Corona, daily life, society



Because of the corona, I found a daily routine that would not be disturbed at home, reducing my going out on my own. “I have to do it because I have work to do,” he said. “It’s all useless. I have to do it even if I sigh.” I’ve been living every day like chewing rice. I thought everyone was doing a good job of keeping their daily lives in the midst of saying that their daily lives had collapsed.

One day a co-worker asked me what I was doing. What do you do at home when you don’t go to work? I told my brief daily life and answered that time went by quickly, even though it was nothing. I thought it was quite a busy day, but I spit it out and it was a day with three sentences. I usually spend my morning relaxing doing yoga. Time flies when you read and write after lunch. After dinner, watch a drama or do whatever I want to do.

Of course, it is too futile to summarize a lot of time, action, and many of the thoughts that come to mind in a few words. I can’t put the depth of my day in this simple sentence. But during the conversation, I wondered if my daily life was normal or sustainable. It is not abnormal, but I thought it was a difficult routine to maintain for a long time. I thought so because it is a daily life that is not connected at all to the society where I live in.

How was my daily life before Corona? It was not particularly connected to society then. But it wasn’t just in the house as it is now. I snooped moderately around society and often knocked on the door to get in there and often rested my tired body and mind outside the border. Today, however, the Korona society has become too far away and unfamiliar to approach.

When society was in full swing, there was nothing strange about me sticking out a foot and nothing strange about me standing back. I was naturally caught in the flowing world and could pretend to belong to society, even if I was a stranger. But in a rigid society, there is nowhere for me to stop moving and step in. I can’t afford to mix up as a member of society. When everyone’s daily life stopped, I just stopped the same way, but the daily life that was not connected to society seems particularly prominent. It becomes an isolated island because there is no place to connect the daily life that has stopped.
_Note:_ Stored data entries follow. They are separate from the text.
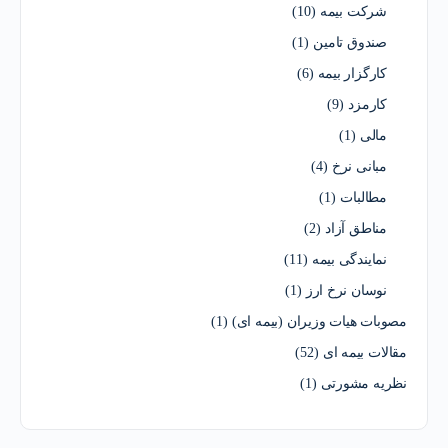
شرکت بیمه
(10)
صندوق تامین
(1)
کارگزار بیمه
(6)
کارمزد
(9)
مالی
(1)
مبانی نرخ
(4)
مطالبات
(1)
مناطق آزاد
(2)
نمایندگی بیمه
(11)
نوسان نرخ ارز
(1)
مصوبات هیات وزیران (بیمه ای)
(1)
مقالات بیمه ای
(52)
نظریه مشورتی
(1)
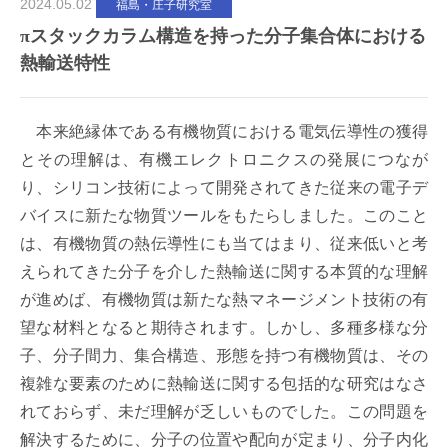
2024.05.02
福島・庄子研究室
π
スタックカラム構造を持った分子集合体における
熱輸送特性
本来絶縁体である有機物質における電気伝導性の獲得
とその理解は、有機エレクトロニクスの発展につなが
り、シリコン技術によって開発されてきた従来の電子デ
バイスに新たな物質ツールをもたらしました。このこと
は、有機物質の熱伝導性にも当てはまり、従来低いと考
えられてきた分子を介した熱輸送に関する本質的な理解
が進めば、有機物質は新たな熱マネージメント技術の有
望な材料となると期待されます。しかし、多種多様な分
子、分子間力、集合構造、形態を持つ有機物質は、その
複雑な要素のために熱輸送に関する包括的な研究はなさ
れておらず、未だ理解が乏しいものでした。この問題を
解決するために、分子の位置や配向が定まり、分子内化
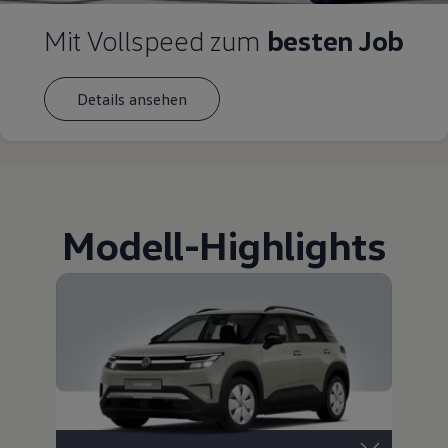
Mit Vollspeed zum
besten Job
Details ansehen
Modell
-
Highlights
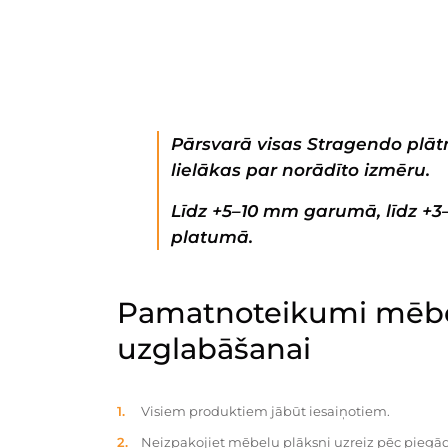
Pārsvarā visas Stragendo plātn
lielākas par norādīto izmēru.
Līdz +5–10 mm garumā, līdz +
platumā.
Pamatnoteikumi mēbe
uzglabāšanai
Visiem produktiem jābūt iesaiņotiem.
Neizpakojiet mēbeļu plāksni uzreiz pēc piegād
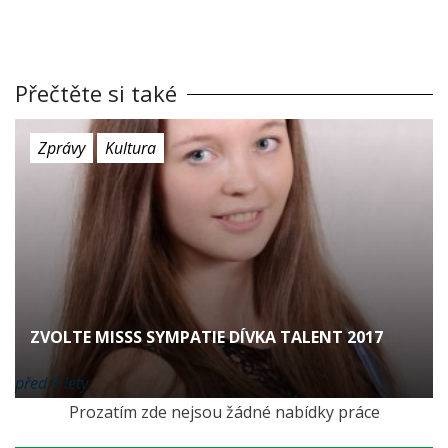
Přečtěte si také
Zprávy
Kultura
ZVOLTE MISSS SYMPATIE DÍVKA TALENT 2017
před 9 lety
Prozatím zde nejsou žádné nabídky práce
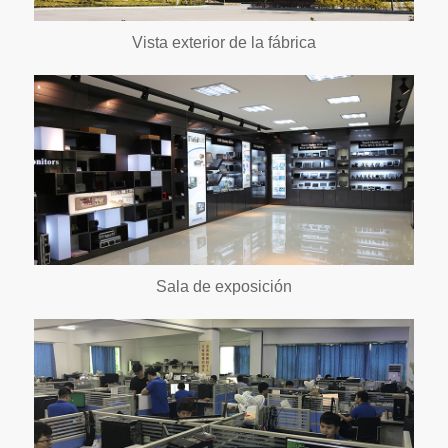
Vista exterior de la fábrica
Sala de exposición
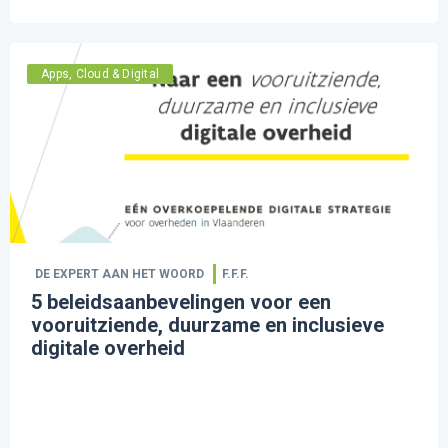
Apps, Cloud & Digital
DE EXPERT AAN HET WOORD
F.F.F.
5 beleidsaanbevelingen voor een
vooruitziende, duurzame en inclusieve
digitale overheid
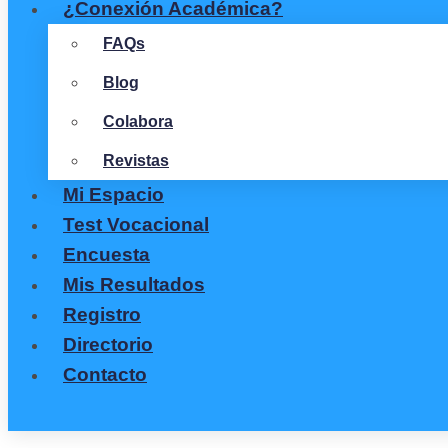
¿Conexión Académica?
FAQs
Blog
Colabora
Revistas
Mi Espacio
Test Vocacional
Encuesta
Mis Resultados
Registro
Directorio
Contacto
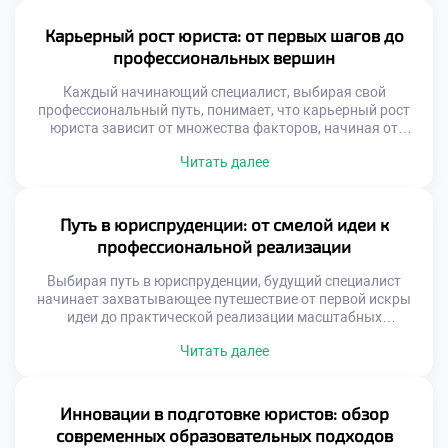
внутрь себя, исследование собственных ценностей и
амбиций. Чтобы успешно ориентироваться в этом […]
Карьерный рост юриста: от первых шагов до
профессиональных вершин
Каждый начинающий специалист, выбирая свой
профессиональный путь, понимает, что карьерный рост
юриста зависит от множества факторов, начиная от
фундаментальных академических знаний и заканчивая
Читать далее
умением гибко адаптироваться к меняющимся реалиям.
От защиты базовых прав граждан до участия в
масштабных международных сделках — спектр
перспектив в этой сфере поистине безграничен. Правовое
Путь в юриспруденции: от смелой идеи к
дело требует не только острого ума […]
профессиональной реализации
Выбирая путь в юриспруденции, будущий специалист
начинает захватывающее путешествие от первой искры
идеи до практической реализации масштабных
социальных изменений. В этой профессиональной сфере
Читать далее
творческая креативность и строгая логика сплетаются в
удивительную симфонию, где каждое принятое решение
способно лечь в основу новых норм, оберегающих права и
свободы граждан. Чтобы успешно преодолеть этот
Инновации в подготовке юристов: обзор
сложный маршрут и превратить […]
современных образовательных подходов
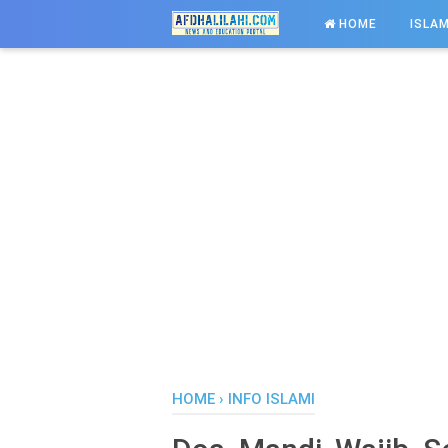
-->
HOME
ISLAM
HOME
›
INFO ISLAMI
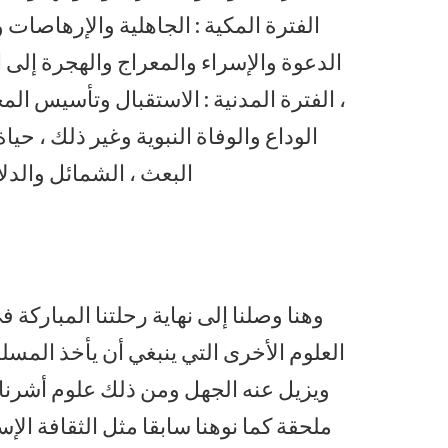
الفترة المكية : الجاهلية والإرهاصات و
الدعوة والإسراء والمعراج والهجرة إلى ا
، الفترة المدنية : الاستقبال وتأسيس ال
الوداع والوفاة النبوية وغير ذلك ، حي
البعث ، الشمائل والدل
وهنا وصلنا إلى نهاية رحلتنا المباركة
العلوم الأخرى التي ينبغي أن يأخذ المس
ويزيل عنه الجهل ومن ذلك علوم أشرنا إ
ملحقة كما نوهنا سابقا مثل الثقافة الإ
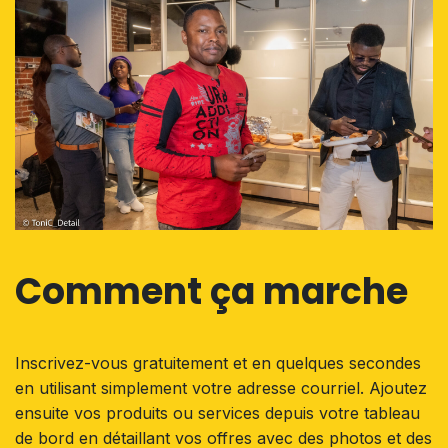
Comment ça marche
Inscrivez-vous gratuitement et en quelques secondes
en utilisant simplement votre adresse courriel. Ajoutez
ensuite vos produits ou services depuis votre tableau
de bord en détaillant vos offres avec des photos et des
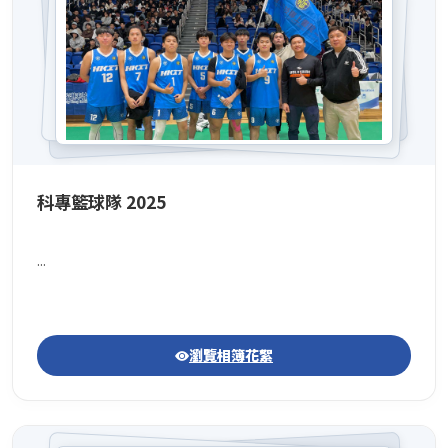
科專籃球隊 2025
...
瀏覽相簿花絮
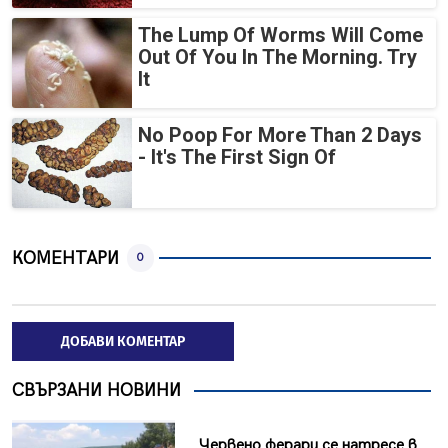
The Lump Of Worms Will Come
Out Of You In The Morning. Try
It
No Poop For More Than 2 Days
- It's The First Sign Of
КОМЕНТАРИ
0
ДОБАВИ КОМЕНТАР
СВЪРЗАНИ НОВИНИ
Червено ферари се натресе в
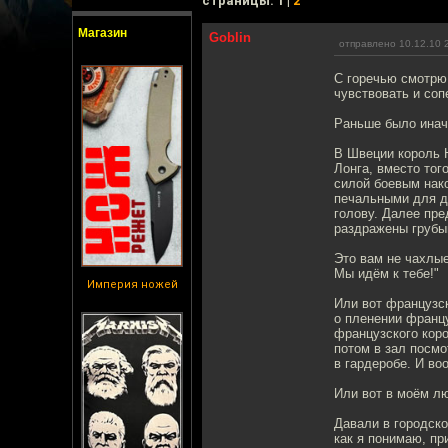
cтраницы: 1 |
2
Магазин
Goblin
отправлено 10.12.10 
С горечью смотрю
чувствовать и соп
Раньше было инач
В Швеции король Ю
Лонга, вместо тог
силой боевым нако
печальными для д
голову. Далее пре
раздражены грубым
Это вам не чахлые
Мы идём к тебе!"
Империя ножей
Или вот французск
о пленении францу
французского коро
потом в зал посмо
в гардеробе. И в
Или вот в моём лю
Давали в городско
как я понимаю, пр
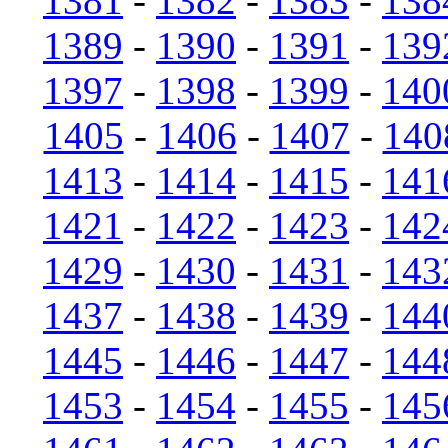
1381
-
1382
-
1383
-
138
1389
-
1390
-
1391
-
139
1397
-
1398
-
1399
-
140
1405
-
1406
-
1407
-
140
1413
-
1414
-
1415
-
141
1421
-
1422
-
1423
-
142
1429
-
1430
-
1431
-
143
1437
-
1438
-
1439
-
144
1445
-
1446
-
1447
-
144
1453
-
1454
-
1455
-
145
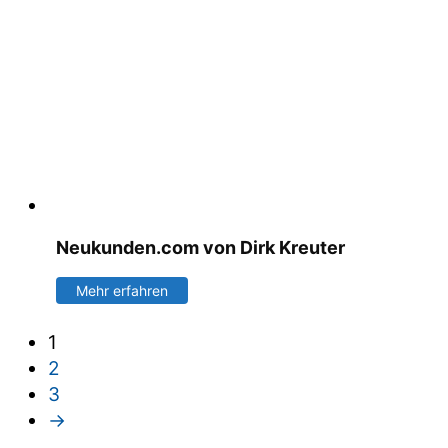
Neukunden.com von Dirk Kreuter
Mehr erfahren
1
2
3
→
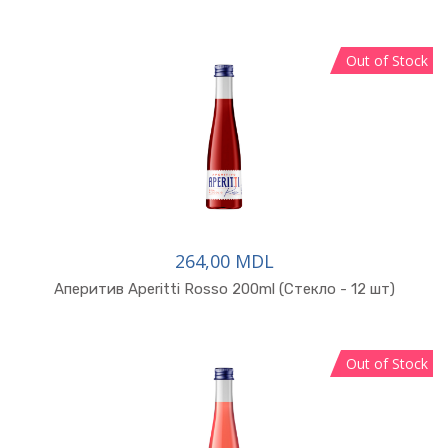
Out of Stock
264,00 MDL
В корзину
Аперитив Aperitti Rosso 200ml (Стекло - 12 шт)
Out of Stock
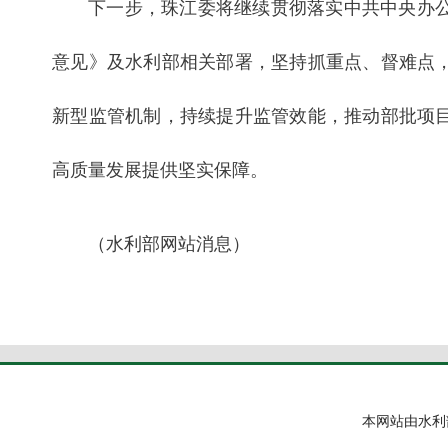
下一步，珠江委将继续贯彻落实中共中央办
意见》及水利部相关部署，坚持抓重点、督难点
新型监管机制，持续提升监管效能，推动部批项
高质量发展提供坚实保障。
（水利部网站消息）
本网站由水利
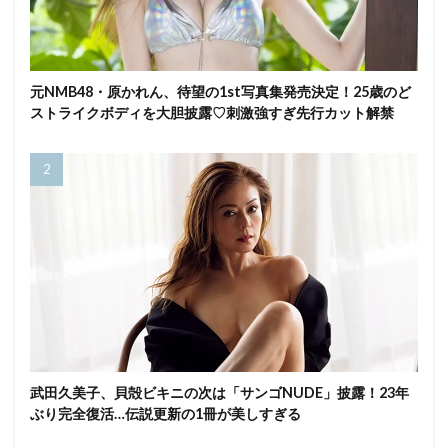
元NMB48・原かれん、待望の1st写真集発売決定！25歳のど
ストライクボディを大胆披露♡刺激強すぎ先行カット解禁
武田久美子、貝殻ビキニの次は「サンゴNUDE」披露！23年
ぶり完全復活…伝説更新の1冊が美しすぎる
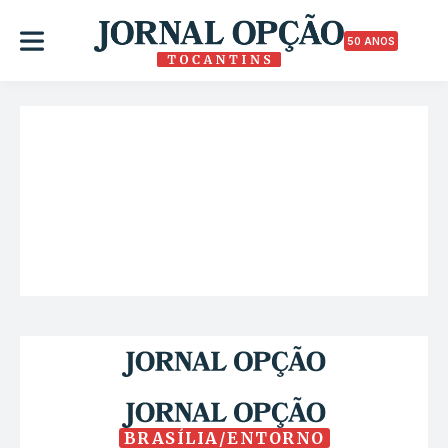
50 ANOS
BRASÍLIA/ENTORNO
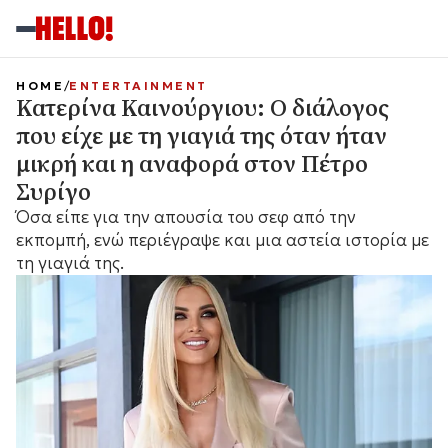
HOME
ENTERTAINMENT
Κατερίνα Καινούργιου: Ο διάλογος
που είχε με τη γιαγιά της όταν ήταν
μικρή και η αναφορά στον Πέτρο
Συρίγο
Όσα είπε για την απουσία του σεφ από την
εκπομπή, ενώ περιέγραψε και μια αστεία ιστορία με
τη γιαγιά της.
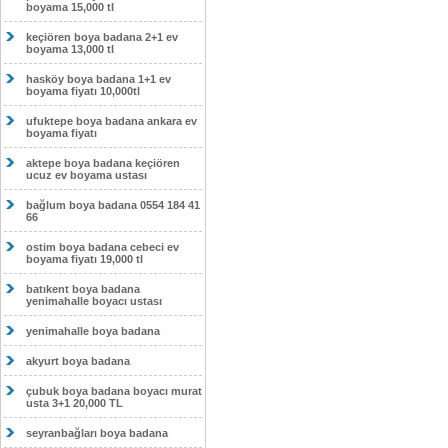
boyama 15,000 tl
keçiören boya badana 2+1 ev
boyama 13,000 tl
hasköy boya badana 1+1 ev
boyama fiyatı 10,000tl
ufuktepe boya badana ankara ev
boyama fiyatı
aktepe boya badana keçiören
ucuz ev boyama ustası
bağlum boya badana 0554 184 41
66
ostim boya badana cebeci ev
boyama fiyatı 19,000 tl
batıkent boya badana
yenimahalle boyacı ustası
yenimahalle boya badana
akyurt boya badana
çubuk boya badana boyacı murat
usta 3+1 20,000 TL
seyranbağları boya badana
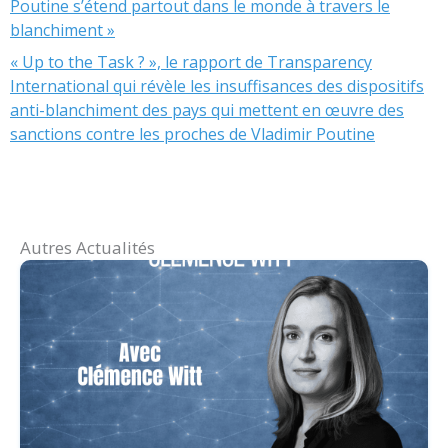
Poutine s’étend partout dans le monde à travers le
blanchiment »
« Up to the Task ? », le rapport de Transparency
International qui révèle les insuffisances des dispositifs
anti-blanchiment des pays qui mettent en œuvre des
sanctions contre les proches de Vladimir Poutine
Autres Actualités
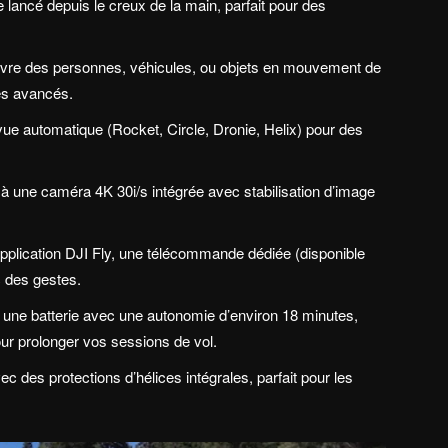
e lancé depuis le creux de la main, parfait pour des
ivre des personnes, véhicules, ou objets en mouvement de
es avancés.
ue automatique (Rocket, Circle, Dronie, Helix) pour des
e à une caméra 4K 30i/s intégrée avec stabilisation d’image
’application DJI Fly, une télécommande dédiée (disponible
 des gestes.
une batterie avec une autonomie d’environ 18 minutes,
our prolonger vos sessions de vol.
ec des protections d’hélices intégrales, parfait pour les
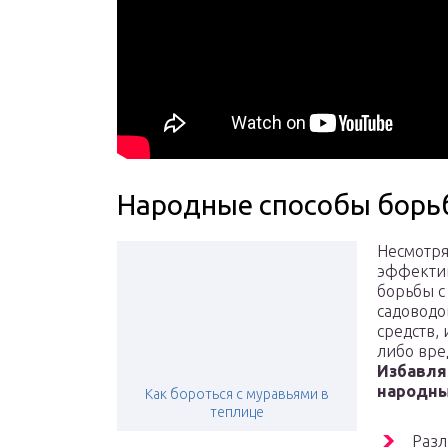
Народные способы борь
Несмотря
эффектив
борьбы с
садоводо
средств, 
либо вре
Избавля
народны
Как бороться с муравьями в
теплице
Разл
The first thing to bounce out of a crisis situation is the person hanging from the edge. When movement was restricted and schools closed, the economically vulnerable class was directly hit. Those who had to buy goods at higher prices at supermarkets were struggling with burdensome costs as the market, which used to shop, was closed. In addition, children who had been able to take care of nutrition that they could not take at home in school meals were not allowed to eat properly. People who could not live without help from others became unable to contact them, causing problems in their daily lives.

Compared to those who have to worry about their livelihood right now, foreigners who are socially isolated are not a problem. They only spend their daily lives a little different from those who are firmly rooted in society, but their daily lives do not turn upside down and go crazy. This insignificant isolation can be ended at any time if it is determined. So it’s really no big deal. It’s just an opportunity to feel how vulnerable my daily life was, and how close I was to the shallow ground.